One reason the work on Turandot went so slowly was Puccini's health. For many years he had suffered from chronic fatigue which was discovered to be due to diabetes. It was difficult to control, and he began to use insulin. While at dinner one evening he swallowed a goose bone which stuck in his throat. This was the beginning of persistent throat problems for which no treatment was effective. His eyesight began to fail. (When he went hunting, he could not see the birds very well so he would aim and fire, and someone else would shoot at the same time so that Puccini could get credit for the kill.) Finally he was diagnosed with throat cancer.
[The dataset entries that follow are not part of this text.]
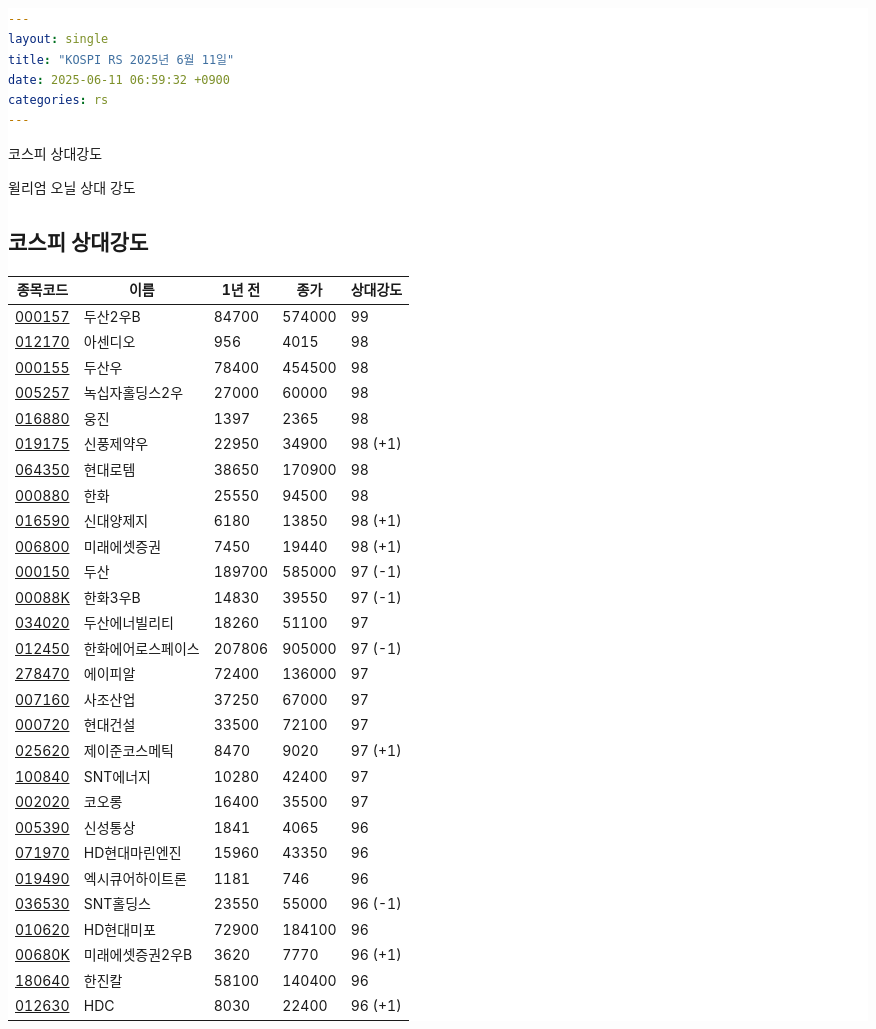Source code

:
 ```yaml
---
layout: single
title: "KOSPI RS 2025년 6월 11일"
date: 2025-06-11 06:59:32 +0900
categories: rs
---
```

코스피 상대강도

윌리엄 오닐 상대 강도

## 코스피 상대강도

|종목코드|이름|1년 전|종가|상대강도|
|------|---|-----|--|------|
|[000157](https://finance.daum.net/quotes/A000157)|두산2우B|84700|574000|99 |
|[012170](https://finance.daum.net/quotes/A012170)|아센디오|956|4015|98 |
|[000155](https://finance.daum.net/quotes/A000155)|두산우|78400|454500|98 |
|[005257](https://finance.daum.net/quotes/A005257)|녹십자홀딩스2우|27000|60000|98 |
|[016880](https://finance.daum.net/quotes/A016880)|웅진|1397|2365|98 |
|[019175](https://finance.daum.net/quotes/A019175)|신풍제약우|22950|34900|98 (+1)|
|[064350](https://finance.daum.net/quotes/A064350)|현대로템|38650|170900|98 |
|[000880](https://finance.daum.net/quotes/A000880)|한화|25550|94500|98 |
|[016590](https://finance.daum.net/quotes/A016590)|신대양제지|6180|13850|98 (+1)|
|[006800](https://finance.daum.net/quotes/A006800)|미래에셋증권|7450|19440|98 (+1)|
|[000150](https://finance.daum.net/quotes/A000150)|두산|189700|585000|97 (-1)|
|[00088K](https://finance.daum.net/quotes/A00088K)|한화3우B|14830|39550|97 (-1)|
|[034020](https://finance.daum.net/quotes/A034020)|두산에너빌리티|18260|51100|97 |
|[012450](https://finance.daum.net/quotes/A012450)|한화에어로스페이스|207806|905000|97 (-1)|
|[278470](https://finance.daum.net/quotes/A278470)|에이피알|72400|136000|97 |
|[007160](https://finance.daum.net/quotes/A007160)|사조산업|37250|67000|97 |
|[000720](https://finance.daum.net/quotes/A000720)|현대건설|33500|72100|97 |
|[025620](https://finance.daum.net/quotes/A025620)|제이준코스메틱|8470|9020|97 (+1)|
|[100840](https://finance.daum.net/quotes/A100840)|SNT에너지|10280|42400|97 |
|[002020](https://finance.daum.net/quotes/A002020)|코오롱|16400|35500|97 |
|[005390](https://finance.daum.net/quotes/A005390)|신성통상|1841|4065|96 |
|[071970](https://finance.daum.net/quotes/A071970)|HD현대마린엔진|15960|43350|96 |
|[019490](https://finance.daum.net/quotes/A019490)|엑시큐어하이트론|1181|746|96 |
|[036530](https://finance.daum.net/quotes/A036530)|SNT홀딩스|23550|55000|96 (-1)|
|[010620](https://finance.daum.net/quotes/A010620)|HD현대미포|72900|184100|96 |
|[00680K](https://finance.daum.net/quotes/A00680K)|미래에셋증권2우B|3620|7770|96 (+1)|
|[180640](https://finance.daum.net/quotes/A180640)|한진칼|58100|140400|96 |
|[012630](https://finance.daum.net/quotes/A012630)|HDC|8030|22400|96 (+1)|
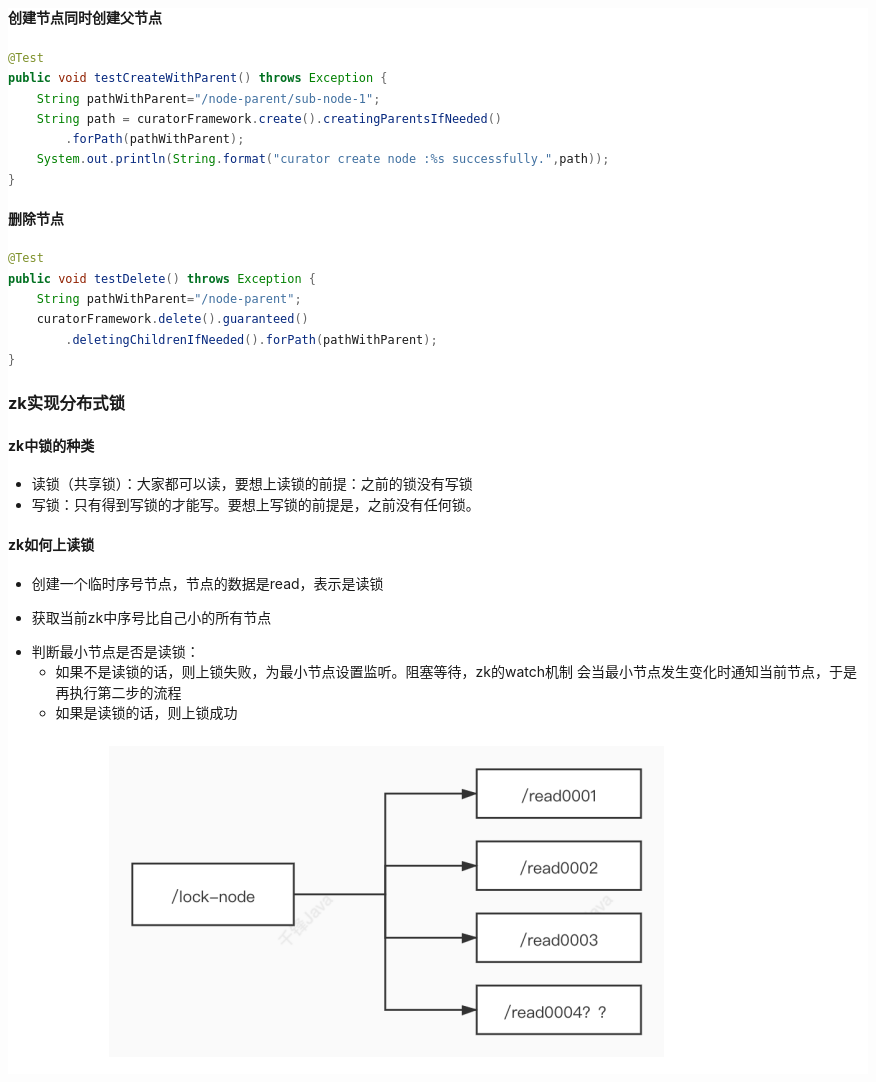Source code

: #### 创建节点同时创建⽗节点

```java
@Test
public void testCreateWithParent() throws Exception {
    String pathWithParent="/node-parent/sub-node-1";
    String path = curatorFramework.create().creatingParentsIfNeeded()
        .forPath(pathWithParent);
    System.out.println(String.format("curator create node :%s successfully.",path));
}
```

#### 删除节点

```java
@Test
public void testDelete() throws Exception {
    String pathWithParent="/node-parent";
    curatorFramework.delete().guaranteed()
        .deletingChildrenIfNeeded().forPath(pathWithParent);
}
```

### zk实现分布式锁

#### zk中锁的种类

- 读锁（共享锁）：大家都可以读，要想上读锁的前提：之前的锁没有写锁
- 写锁：只有得到写锁的才能写。要想上写锁的前提是，之前没有任何锁。

#### zk如何上读锁

* 创建一个临时序号节点，节点的数据是read，表示是读锁

- 获取当前zk中序号比自己小的所有节点

* 判断最小节点是否是读锁：
  * 如果不是读锁的话，则上锁失败，为最小节点设置监听。阻塞等待，zk的watch机制 会当最小节点发生变化时通知当前节点，于是再执行第二步的流程
  * 如果是读锁的话，则上锁成功

![image-20220213182342085](assets/05-Zookeeper篇/202202141156501.png)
His Italian doctors corresponded with cancer specialists in Brussels, Belgium who advised he not come there for help because of his physical condition and the advanced state of the disease. (Puccini did not know this; the true nature of his illness was kept from him.) The Italian doctors still urged him to make the trip to Brussels. Expecting to be able to work on Turandot, he took the score with him. First he had to wear a collar containing radioactive material around his throat. This was not too bad, but then radioactive needles were stuck directly into his throat, and he needed a tracheotomy so he could breathe throught a tube. He was fed through the nose. At first this treatment seemed to help, but he began to fail and soon died of a heart attack.

There was a brief funeral service in the hospital, and he was honored at the Brussels opera house that evening. There was an official funeral in Brussels before he was taken to Italy. In Milan there was a large funeral in the Milan cathedral at which Toscanini and the La Scala orchestra played. La Scala was closed for mourning. He was buried temporarily in a vault belonging to the Toscanini family and later moved to a specially-built mausoleum constructed into the dining room at Torre del Lago. Later his wife and their son were buried there with him. His estate was worth the equivalent of $25 million in today's money, but unlike Verdi, he did not bequeath anything to charity. His branch of the Puccini family ended with him.
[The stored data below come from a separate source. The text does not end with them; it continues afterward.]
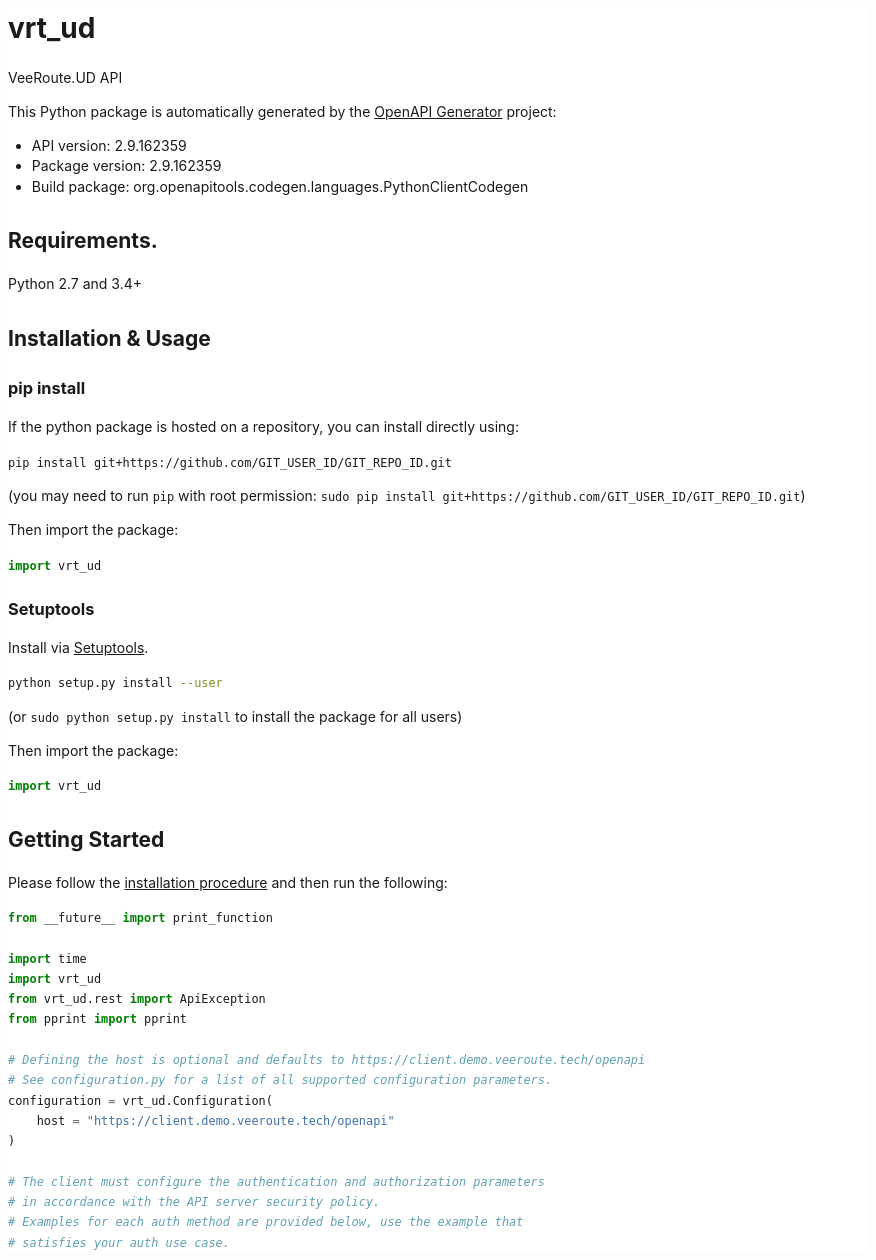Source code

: # vrt_ud
VeeRoute.UD API

This Python package is automatically generated by the [OpenAPI Generator](https://openapi-generator.tech) project:

- API version: 2.9.162359
- Package version: 2.9.162359
- Build package: org.openapitools.codegen.languages.PythonClientCodegen

## Requirements.

Python 2.7 and 3.4+

## Installation & Usage
### pip install

If the python package is hosted on a repository, you can install directly using:

```sh
pip install git+https://github.com/GIT_USER_ID/GIT_REPO_ID.git
```
(you may need to run `pip` with root permission: `sudo pip install git+https://github.com/GIT_USER_ID/GIT_REPO_ID.git`)

Then import the package:
```python
import vrt_ud
```

### Setuptools

Install via [Setuptools](http://pypi.python.org/pypi/setuptools).

```sh
python setup.py install --user
```
(or `sudo python setup.py install` to install the package for all users)

Then import the package:
```python
import vrt_ud
```

## Getting Started

Please follow the [installation procedure](#installation--usage) and then run the following:

```python
from __future__ import print_function

import time
import vrt_ud
from vrt_ud.rest import ApiException
from pprint import pprint

# Defining the host is optional and defaults to https://client.demo.veeroute.tech/openapi
# See configuration.py for a list of all supported configuration parameters.
configuration = vrt_ud.Configuration(
    host = "https://client.demo.veeroute.tech/openapi"
)

# The client must configure the authentication and authorization parameters
# in accordance with the API server security policy.
# Examples for each auth method are provided below, use the example that
# satisfies your auth use case.
```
On Puccini's death, Mussolini issued a statement: "In the history of Italian music and in the history of the Italian spirit, Giacomo Puccini occupies an eminent positiion. … A few months ago this renowned musician requested admission to the National Fascist party. He wished to express with this gesture his adherence to a movement …which is the only living thing today in Italy". It is doubtful that the Puccini requested admission, but the dictator was not above using the composer's death for his own purposes.

* They are the Italian version of the Slavic Vilia sung about in The Merry Widow.